Honest disclosure: we built the cold-outreach infrastructure for ourselves first, then offered it to other operators. Five things land out of the box.

• **Bulk-import** — paste the WSLCB licensee CSV; case-insensitive email dedup; rows tagged so the inbound demo-form leads stay separated from the cold cohort.
• **Cold-template** — operator-to-operator copy with license-number disclosure baked in; placeholders for first-name + dispensary + physical-address + opt-out token; sentinel fallback when the address env-var is unset so you can’t accidentally send a §7704-non-compliant email.

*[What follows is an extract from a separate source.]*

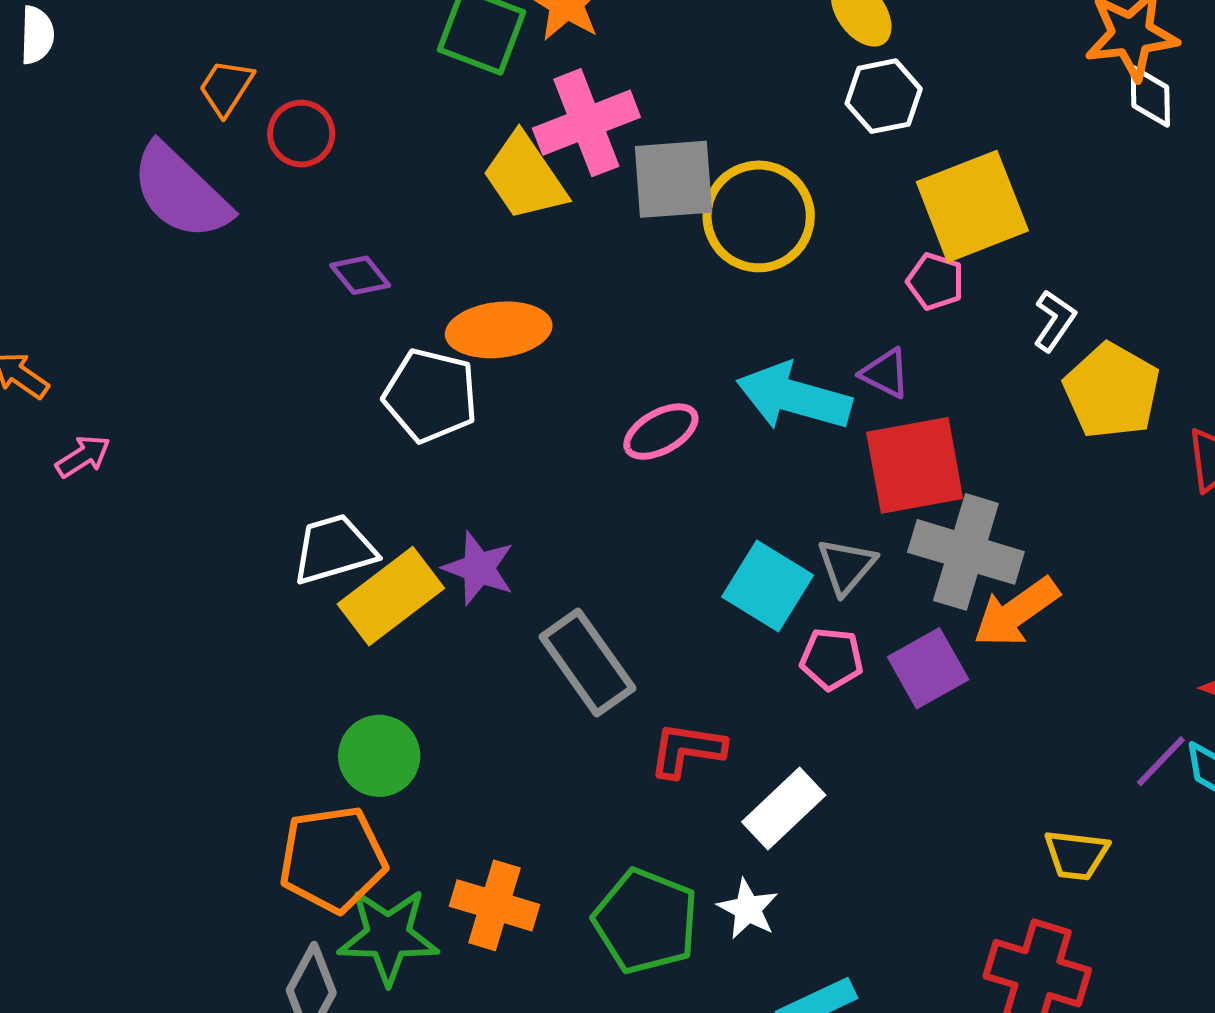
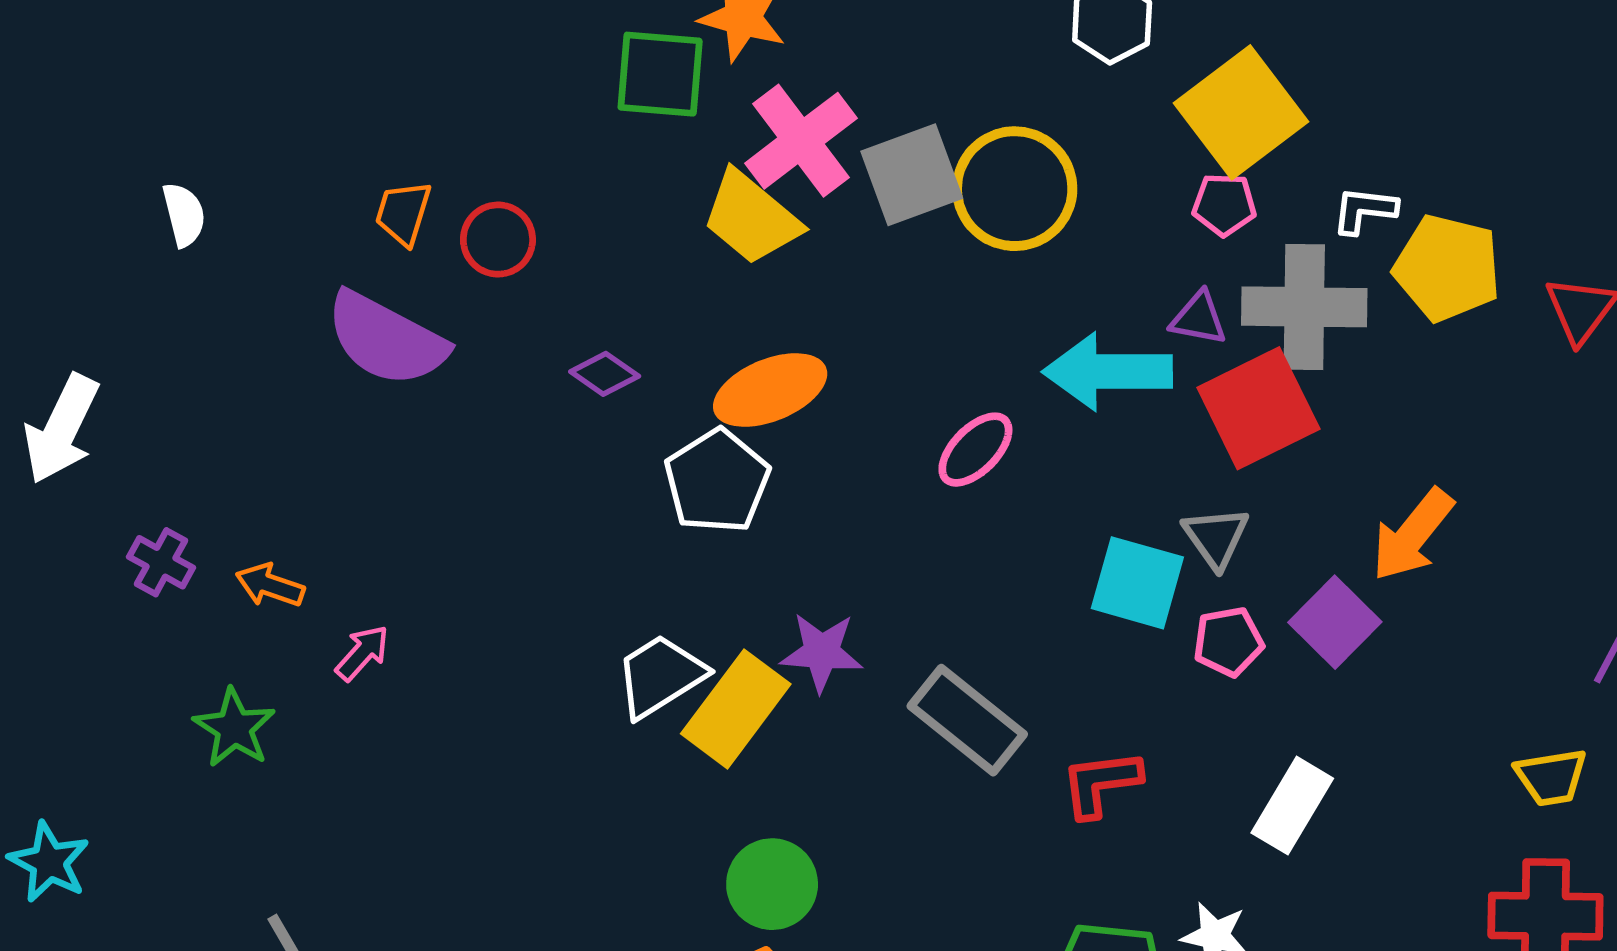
white L-shape: (1055, 321) -> (1364, 210), turned -102
white pentagon: (431, 395) -> (717, 481), turned -30
gray cross: (966, 552) -> (1304, 307), moved
white rectangle: (784, 808) -> (1292, 806), moved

• **Working /unsubscribe page** — recipient clicks, opt-out lands as an audit row keyed to email, every future send to that address is automatically blocked.
• **Manual suppression** — when a recipient replies ‘remove me’ instead of clicking the link, paste the email into the suppression form. Same audit-row write; same enforcement.
• **Suppression enforcement** — every send goes through a JOIN against the unsubscribe table before Resend fires. Fail-closed: if the check throws, the send is skipped, not sent. The audit row records the block so you can see why no email left.